Oh, they’ve come in wanting to know the chords of such a thing and I say, ‘Well, I only play three chords. I don’t read music – I do everything by ear. I’ve only got three chords: C, G and F. That’s all I play.’ If they open the music book in front of me with chords I wouldn’t have a clue. I play piano by ear too. I don’t need music in front of me, love, I just go ahead and make my own.
And you’ve played in many places do that. You’ve played in Europe and across the Pacific. How do Australian audiences compare with European audiences?
Out there they didn’t even know where I come from – they thought I was some bush fella from somewhere they don’t know. They were amazed at our singing out there, and our culture. But in Australia everybody knows what we sing and where we come from. They know that we’re singing our island songs.

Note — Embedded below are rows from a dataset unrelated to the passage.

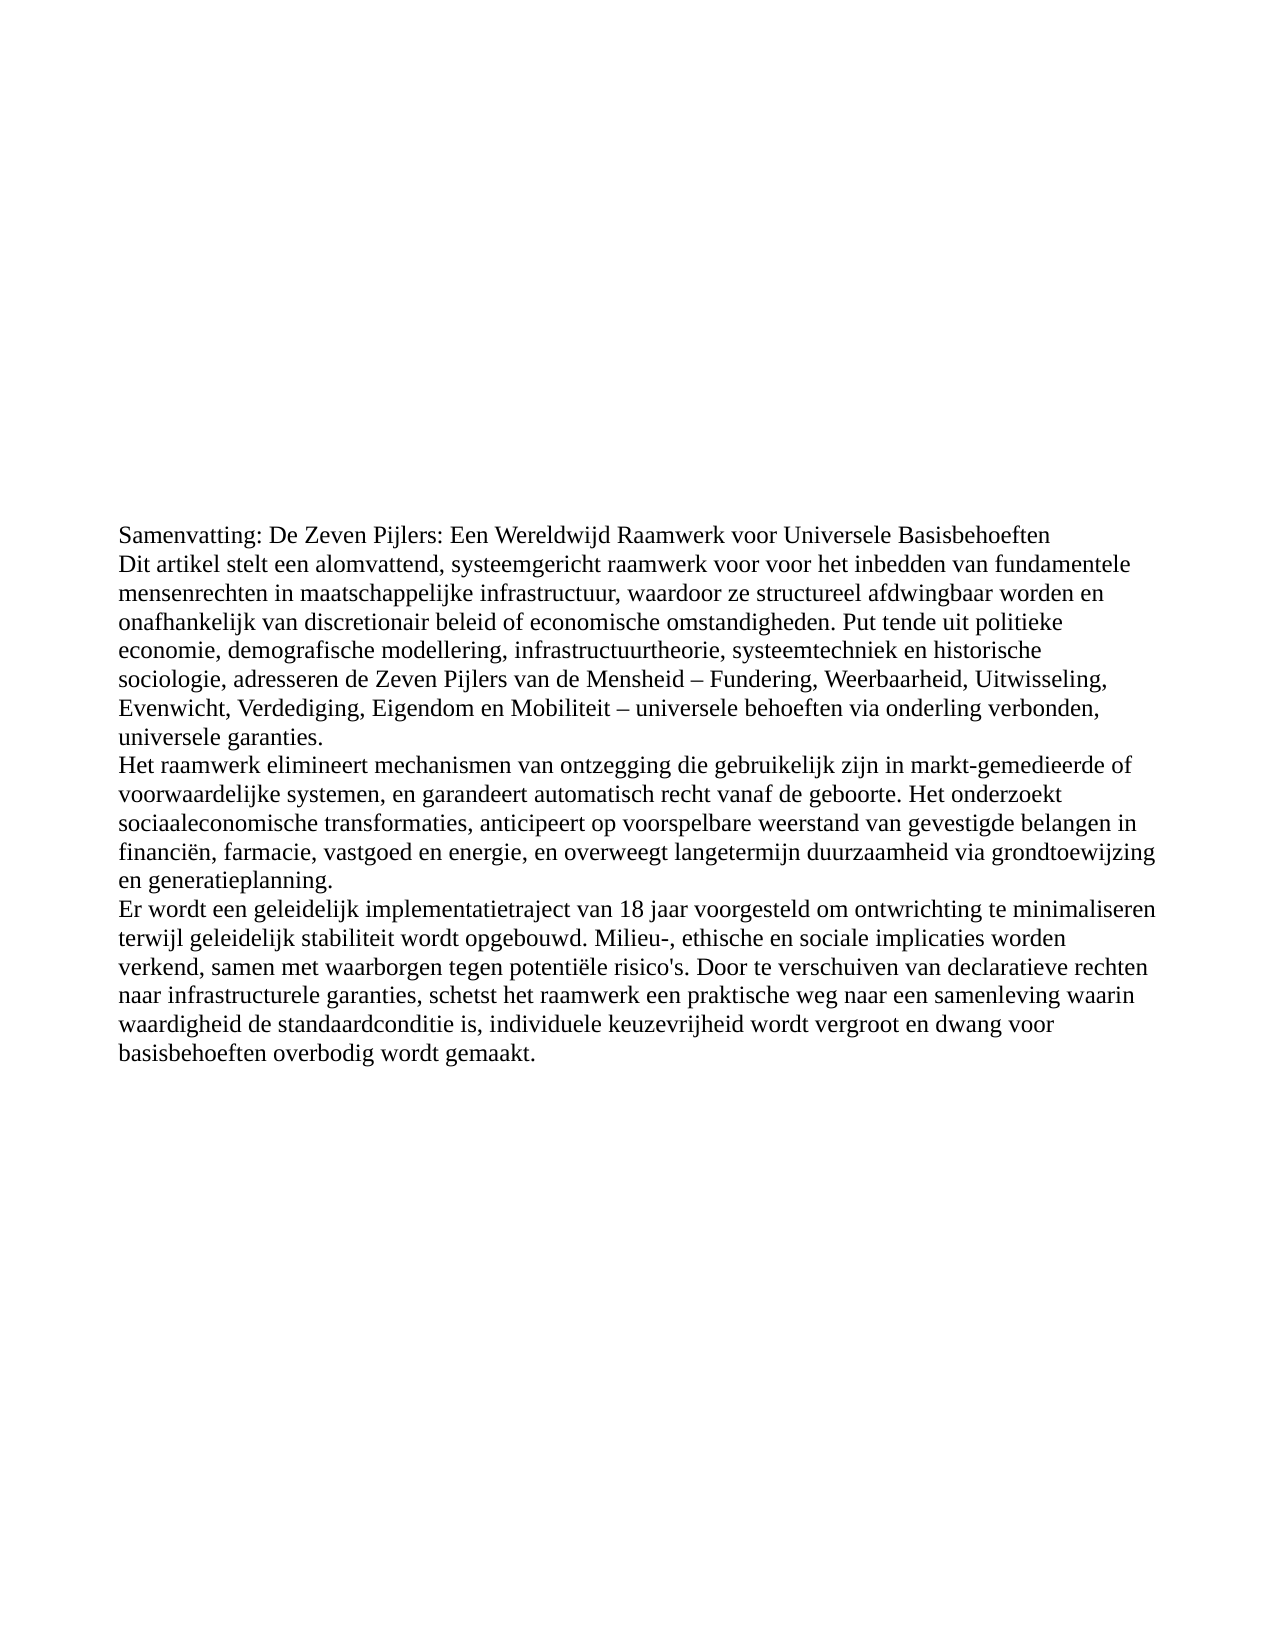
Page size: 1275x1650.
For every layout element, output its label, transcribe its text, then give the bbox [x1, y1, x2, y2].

text Samenvatting: De Zeven Pijlers: Een Wereldwijd Raamwerk voor Universele Basisbehoeften [118, 521, 1157, 549]
text Het raamwerk elimineert mechanismen van ontzegging die gebruikelijk zijn in markt-gemedieerde of voorwaardelijke systemen, en garandeert automatisch recht vanaf de geboorte. Het onderzoekt sociaaleconomische transformaties, anticipeert op voorspelbare weerstand van gevestigde belangen in financiën, farmacie, vastgoed en energie, en overweegt langetermijn duurzaamheid via grondtoewijzing en generatieplanning. [118, 751, 1157, 894]
text Dit artikel stelt een alomvattend, systeemgericht raamwerk voor voor het inbedden van fundamentele mensenrechten in maatschappelijke infrastructuur, waardoor ze structureel afdwingbaar worden en onafhankelijk van discretionair beleid of economische omstandigheden. Put tende uit politieke economie, demografische modellering, infrastructuurtheorie, systeemtechniek en historische sociologie, adresseren de Zeven Pijlers van de Mensheid – Fundering, Weerbaarheid, Uitwisseling, Evenwicht, Verdediging, Eigendom en Mobiliteit – universele behoeften via onderling verbonden, universele garanties. [118, 549, 1157, 751]
text Er wordt een geleidelijk implementatietraject van 18 jaar voorgesteld om ontwrichting te minimaliseren terwijl geleidelijk stabiliteit wordt opgebouwd. Milieu-, ethische en sociale implicaties worden verkend, samen met waarborgen tegen potentiële risico's. Door te verschuiven van declaratieve rechten naar infrastructurele garanties, schetst het raamwerk een praktische weg naar een samenleving waarin waardigheid de standaardconditie is, individuele keuzevrijheid wordt vergroot en dwang voor basisbehoeften overbodig wordt gemaakt. [118, 894, 1157, 1067]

When you go to the Cairns Festival – you’ve been before?
Not the Ukulele Festival. It’s going to be my first. This one is going to be so lovely.
And when you go to festivals like this do you focus on your own shows or do you watch other artists?
No, we love to see other artists and hear the music. I can’t wait.
Well, you might be given some more ukuleles.
Well, I think so too [laughs]. I already have two ukuleles, one at the back of my neck playing, one in front.
When you do shows like that, do you go in with a set list and stick to it, or do you adapt to the audience that’s there?
We’ve got lots of songs. Try to stop us when we get down there!